La révolution des sourds
On a relvé aussi, dans cette rencontre, que même les sourds ne sont pas tous les mêmes. En effet, on différencie l'«atrach» (sourd) du «baccouch» (muet). Le premier parle, mais n'entend pas bien, ou presque, alors que le second est sourd, ne parle pas, mais communique avec ses mains. On distingue aussi ceux qui sont issus de parents muets et d'autres, de parents entendants. Ces derniers sont les plus nombreux (90%) et les plus touchés par l'incompréhension sociale. «On détecte la surdité à l'âge de six mois et on ne la prend officiellement en charge qu'à trois ans. Entre temps, l'enfant subit les frustrations des parents qui le considèrent, en général, comme «un monstre». L'enfant, ne pouvant pas comprendre les lèvres qui s'agitent et les expressions de visage, finit par accumuler les complexe et les colères», analyse le spécialiste. Arrivé à l'âge adulte, la charge explose.

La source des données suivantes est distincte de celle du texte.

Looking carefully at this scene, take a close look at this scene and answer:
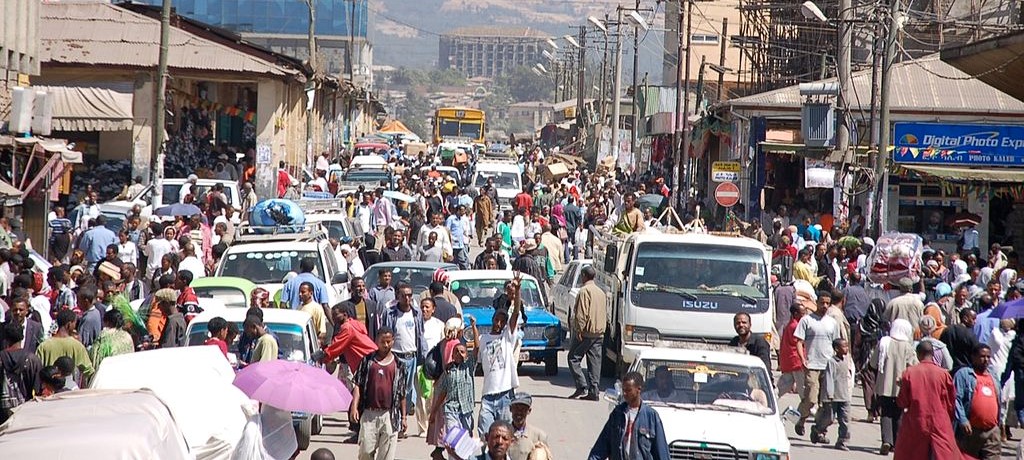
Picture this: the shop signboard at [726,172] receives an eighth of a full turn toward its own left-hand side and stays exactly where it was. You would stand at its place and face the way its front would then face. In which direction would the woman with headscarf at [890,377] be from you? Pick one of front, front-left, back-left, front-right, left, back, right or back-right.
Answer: front-right

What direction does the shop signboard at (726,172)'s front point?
toward the camera

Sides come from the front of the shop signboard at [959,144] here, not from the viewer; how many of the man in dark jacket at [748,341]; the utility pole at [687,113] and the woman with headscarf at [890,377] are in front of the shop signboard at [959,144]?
2

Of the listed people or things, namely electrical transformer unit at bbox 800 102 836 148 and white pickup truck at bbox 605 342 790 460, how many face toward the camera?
2

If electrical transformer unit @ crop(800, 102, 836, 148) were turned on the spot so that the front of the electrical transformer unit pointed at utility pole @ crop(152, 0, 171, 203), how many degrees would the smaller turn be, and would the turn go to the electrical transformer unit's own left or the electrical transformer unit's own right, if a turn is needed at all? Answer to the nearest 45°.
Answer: approximately 90° to the electrical transformer unit's own right

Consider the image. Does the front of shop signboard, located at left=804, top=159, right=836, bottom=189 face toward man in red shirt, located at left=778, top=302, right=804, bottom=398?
yes

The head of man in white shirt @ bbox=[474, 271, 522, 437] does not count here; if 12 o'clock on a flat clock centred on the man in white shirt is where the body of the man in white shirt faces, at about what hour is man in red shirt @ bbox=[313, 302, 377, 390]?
The man in red shirt is roughly at 4 o'clock from the man in white shirt.

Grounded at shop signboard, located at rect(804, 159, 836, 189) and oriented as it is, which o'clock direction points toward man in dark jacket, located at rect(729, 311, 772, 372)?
The man in dark jacket is roughly at 12 o'clock from the shop signboard.

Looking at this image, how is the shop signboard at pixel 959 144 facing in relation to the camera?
toward the camera
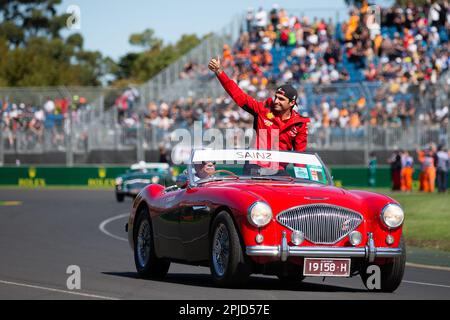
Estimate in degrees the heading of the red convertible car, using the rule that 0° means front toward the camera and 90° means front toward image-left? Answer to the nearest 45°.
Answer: approximately 315°

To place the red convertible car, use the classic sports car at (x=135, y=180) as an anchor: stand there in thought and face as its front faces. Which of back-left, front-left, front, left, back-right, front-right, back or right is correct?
front-left

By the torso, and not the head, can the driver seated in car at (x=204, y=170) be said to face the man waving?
no

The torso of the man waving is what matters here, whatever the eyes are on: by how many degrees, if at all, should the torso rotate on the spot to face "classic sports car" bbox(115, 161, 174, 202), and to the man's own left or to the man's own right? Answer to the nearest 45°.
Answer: approximately 135° to the man's own right

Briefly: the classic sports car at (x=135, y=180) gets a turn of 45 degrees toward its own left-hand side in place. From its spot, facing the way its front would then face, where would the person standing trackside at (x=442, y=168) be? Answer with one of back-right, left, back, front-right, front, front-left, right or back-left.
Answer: left

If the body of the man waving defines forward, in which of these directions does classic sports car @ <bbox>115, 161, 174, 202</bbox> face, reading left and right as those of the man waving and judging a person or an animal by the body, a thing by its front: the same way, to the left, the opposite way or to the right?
the same way

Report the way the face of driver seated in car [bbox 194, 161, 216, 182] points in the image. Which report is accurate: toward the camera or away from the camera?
toward the camera

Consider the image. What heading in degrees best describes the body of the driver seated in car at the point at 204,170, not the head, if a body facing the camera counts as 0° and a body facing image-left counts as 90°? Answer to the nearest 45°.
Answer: approximately 315°

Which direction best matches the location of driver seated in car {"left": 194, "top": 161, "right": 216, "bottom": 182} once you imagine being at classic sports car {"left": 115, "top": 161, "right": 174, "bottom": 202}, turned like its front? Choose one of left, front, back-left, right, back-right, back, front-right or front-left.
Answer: front-left
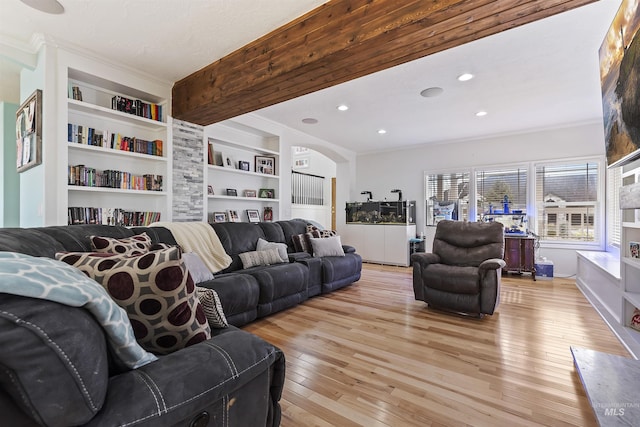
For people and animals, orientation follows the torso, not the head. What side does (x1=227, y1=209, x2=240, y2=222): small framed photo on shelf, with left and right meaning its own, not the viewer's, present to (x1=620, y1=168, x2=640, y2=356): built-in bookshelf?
front

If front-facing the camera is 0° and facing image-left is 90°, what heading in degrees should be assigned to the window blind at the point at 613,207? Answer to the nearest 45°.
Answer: approximately 45°

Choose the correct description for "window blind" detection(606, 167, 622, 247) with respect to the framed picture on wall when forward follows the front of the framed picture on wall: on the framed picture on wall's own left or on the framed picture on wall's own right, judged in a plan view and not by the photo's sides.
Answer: on the framed picture on wall's own left

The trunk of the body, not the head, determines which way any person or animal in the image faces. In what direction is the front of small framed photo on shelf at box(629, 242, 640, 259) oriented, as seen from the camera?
facing the viewer and to the left of the viewer

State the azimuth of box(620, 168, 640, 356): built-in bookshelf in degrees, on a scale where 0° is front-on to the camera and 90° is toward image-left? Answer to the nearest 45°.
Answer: approximately 45°

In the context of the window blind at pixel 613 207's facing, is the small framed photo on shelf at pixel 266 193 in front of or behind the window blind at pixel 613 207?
in front

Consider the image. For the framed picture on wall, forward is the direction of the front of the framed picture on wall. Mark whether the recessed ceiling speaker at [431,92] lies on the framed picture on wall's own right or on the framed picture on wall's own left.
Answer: on the framed picture on wall's own left

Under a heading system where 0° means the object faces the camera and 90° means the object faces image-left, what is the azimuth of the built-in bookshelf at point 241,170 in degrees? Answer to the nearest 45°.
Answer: approximately 315°

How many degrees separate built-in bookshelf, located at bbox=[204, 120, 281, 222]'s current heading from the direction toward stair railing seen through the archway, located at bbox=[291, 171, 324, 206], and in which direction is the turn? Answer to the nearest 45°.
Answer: approximately 90° to its left

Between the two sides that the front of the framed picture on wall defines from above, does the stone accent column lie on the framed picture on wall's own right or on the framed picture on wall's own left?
on the framed picture on wall's own left

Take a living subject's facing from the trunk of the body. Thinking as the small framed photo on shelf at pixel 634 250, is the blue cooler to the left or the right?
on its right
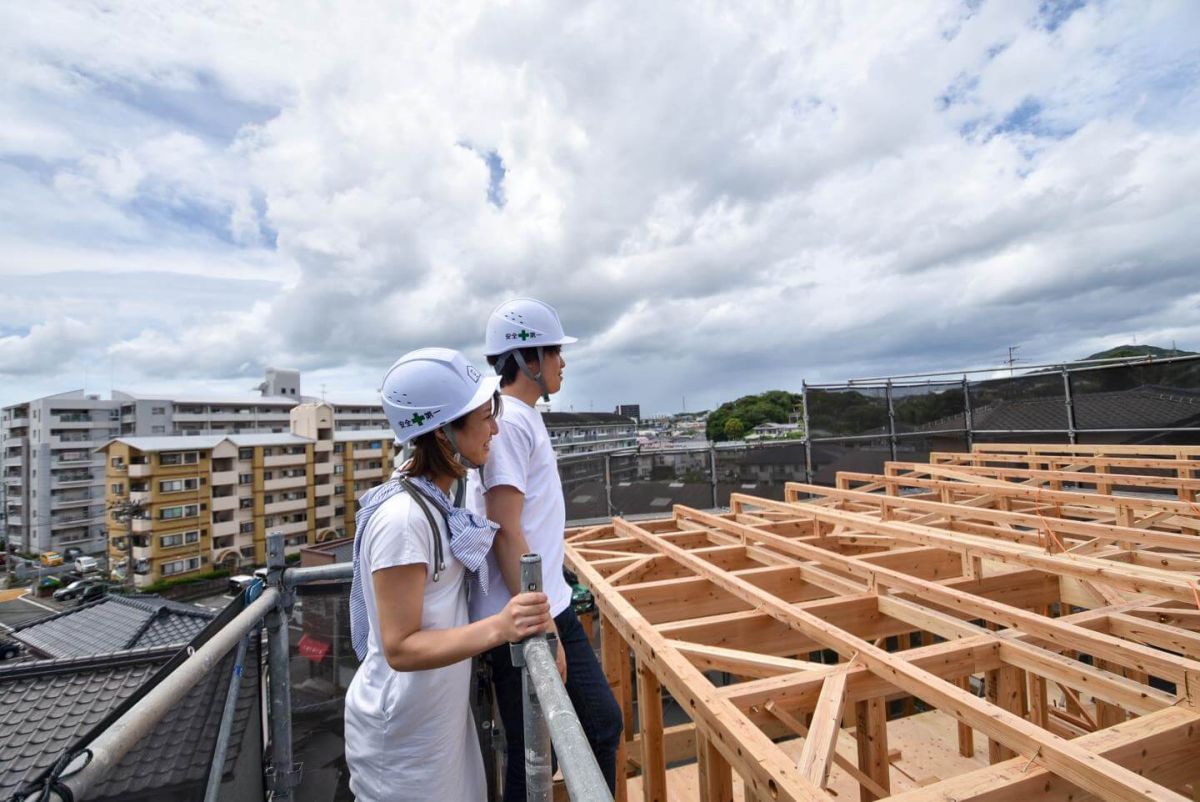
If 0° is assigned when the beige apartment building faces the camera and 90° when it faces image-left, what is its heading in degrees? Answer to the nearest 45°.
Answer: approximately 315°

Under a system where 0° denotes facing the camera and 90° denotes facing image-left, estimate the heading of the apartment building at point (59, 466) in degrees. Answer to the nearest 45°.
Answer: approximately 315°

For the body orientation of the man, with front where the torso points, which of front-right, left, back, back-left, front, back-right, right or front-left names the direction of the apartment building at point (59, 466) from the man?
back-left

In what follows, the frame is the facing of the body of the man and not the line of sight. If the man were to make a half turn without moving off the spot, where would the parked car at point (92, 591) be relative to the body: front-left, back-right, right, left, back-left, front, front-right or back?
front-right

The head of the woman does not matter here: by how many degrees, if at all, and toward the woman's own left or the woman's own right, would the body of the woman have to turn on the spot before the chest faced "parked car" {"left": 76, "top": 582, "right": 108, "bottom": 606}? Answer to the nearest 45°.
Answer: approximately 135° to the woman's own left

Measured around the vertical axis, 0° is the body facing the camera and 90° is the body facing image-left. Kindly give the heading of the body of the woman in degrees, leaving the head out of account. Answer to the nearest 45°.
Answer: approximately 270°

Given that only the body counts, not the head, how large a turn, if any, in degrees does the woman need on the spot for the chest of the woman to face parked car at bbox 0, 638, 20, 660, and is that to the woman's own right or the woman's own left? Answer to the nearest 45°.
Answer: approximately 135° to the woman's own left

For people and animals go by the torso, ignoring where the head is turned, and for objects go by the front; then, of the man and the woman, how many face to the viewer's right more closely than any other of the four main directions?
2

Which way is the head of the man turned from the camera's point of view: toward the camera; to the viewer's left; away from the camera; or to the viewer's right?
to the viewer's right

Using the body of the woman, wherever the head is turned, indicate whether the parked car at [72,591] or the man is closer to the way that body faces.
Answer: the man

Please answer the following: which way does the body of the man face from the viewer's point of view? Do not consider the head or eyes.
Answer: to the viewer's right

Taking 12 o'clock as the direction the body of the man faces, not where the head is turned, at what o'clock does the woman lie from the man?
The woman is roughly at 4 o'clock from the man.

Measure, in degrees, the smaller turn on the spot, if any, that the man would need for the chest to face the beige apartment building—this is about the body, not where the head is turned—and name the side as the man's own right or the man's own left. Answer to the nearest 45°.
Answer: approximately 135° to the man's own left

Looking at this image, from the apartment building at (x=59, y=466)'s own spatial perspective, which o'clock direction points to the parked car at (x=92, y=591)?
The parked car is roughly at 1 o'clock from the apartment building.
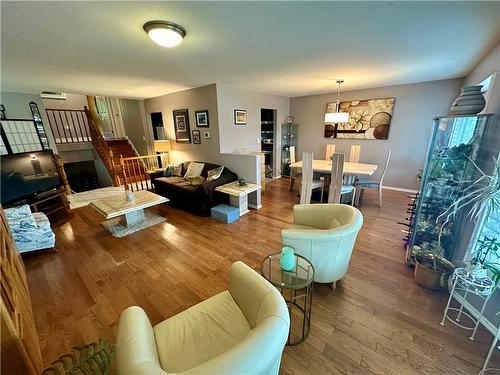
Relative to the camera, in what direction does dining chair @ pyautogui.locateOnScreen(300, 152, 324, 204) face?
facing away from the viewer and to the right of the viewer

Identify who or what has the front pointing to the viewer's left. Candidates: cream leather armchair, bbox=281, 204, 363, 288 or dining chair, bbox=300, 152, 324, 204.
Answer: the cream leather armchair

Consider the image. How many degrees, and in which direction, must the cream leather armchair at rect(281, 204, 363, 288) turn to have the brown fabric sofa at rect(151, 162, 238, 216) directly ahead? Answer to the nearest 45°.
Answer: approximately 45° to its right

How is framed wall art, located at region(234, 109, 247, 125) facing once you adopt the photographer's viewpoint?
facing the viewer and to the right of the viewer

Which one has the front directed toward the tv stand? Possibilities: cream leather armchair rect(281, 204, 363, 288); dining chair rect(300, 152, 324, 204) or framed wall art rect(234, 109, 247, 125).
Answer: the cream leather armchair

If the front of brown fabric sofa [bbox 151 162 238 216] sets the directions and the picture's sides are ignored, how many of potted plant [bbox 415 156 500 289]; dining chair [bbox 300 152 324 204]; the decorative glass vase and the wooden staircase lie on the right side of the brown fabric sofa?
1

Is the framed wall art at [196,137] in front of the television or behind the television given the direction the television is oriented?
in front

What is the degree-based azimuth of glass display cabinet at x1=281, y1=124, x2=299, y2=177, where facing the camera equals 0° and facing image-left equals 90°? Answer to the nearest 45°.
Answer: approximately 0°

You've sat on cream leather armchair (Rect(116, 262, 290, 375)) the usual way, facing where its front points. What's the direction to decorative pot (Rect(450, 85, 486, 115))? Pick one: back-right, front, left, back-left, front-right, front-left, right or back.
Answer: back-right

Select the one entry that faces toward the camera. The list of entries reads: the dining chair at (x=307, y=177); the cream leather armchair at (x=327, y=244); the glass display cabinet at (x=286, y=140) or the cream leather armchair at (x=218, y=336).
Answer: the glass display cabinet

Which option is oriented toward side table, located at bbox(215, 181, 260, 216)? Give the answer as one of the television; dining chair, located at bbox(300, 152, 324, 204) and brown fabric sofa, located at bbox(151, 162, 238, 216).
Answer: the television

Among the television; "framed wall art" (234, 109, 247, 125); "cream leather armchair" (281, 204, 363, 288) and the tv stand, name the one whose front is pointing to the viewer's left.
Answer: the cream leather armchair

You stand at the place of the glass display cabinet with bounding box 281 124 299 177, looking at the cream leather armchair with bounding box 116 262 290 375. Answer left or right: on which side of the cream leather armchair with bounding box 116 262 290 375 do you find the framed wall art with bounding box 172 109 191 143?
right
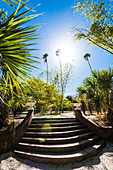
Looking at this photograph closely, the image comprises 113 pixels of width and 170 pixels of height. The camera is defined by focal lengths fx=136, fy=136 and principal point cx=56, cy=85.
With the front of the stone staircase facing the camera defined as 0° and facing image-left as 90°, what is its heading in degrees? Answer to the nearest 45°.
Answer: approximately 0°

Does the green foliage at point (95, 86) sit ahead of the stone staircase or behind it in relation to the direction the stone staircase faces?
behind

Sur la scène, les acteurs excellent. L'atelier de théâtre, sous la direction de Mohamed Driss, pousse ces êtres à s'accepter et à développer leurs propres moyens de communication. Il cherche à leur procurer une harmonie avec eux-mêmes et à leur donner la possibilité de développer leur imaginaire. Ces sourds et ces muets se sont confiés avec beaucoup d'aisance et sans gêne. Ils ont raconté leur vie et leur « errance » sociale. «Personne ne faisait attention à moi. Je regardais les gens s'agiter, leurs yeux fixant la télé. Ils paraissaient choqués, perturbés....Et moi, je ne savais pas ce qui se passait. Enfin, mon père s'est tourné un jour vers moi et m'a dit que Ben Ali s'était enfui. C'est la révolution», raconte en langage des signes Jamila Belkhir...
Depuis 1970, l'inaccessibilité du sourd à la communication reste à ce jour très réelle. Les acquis cognitifs escomptés sont en deçà des attentes. «Il est temps, aujourd'hui, que les sourds fassent leur révolution», conclut Lotfi Zekri.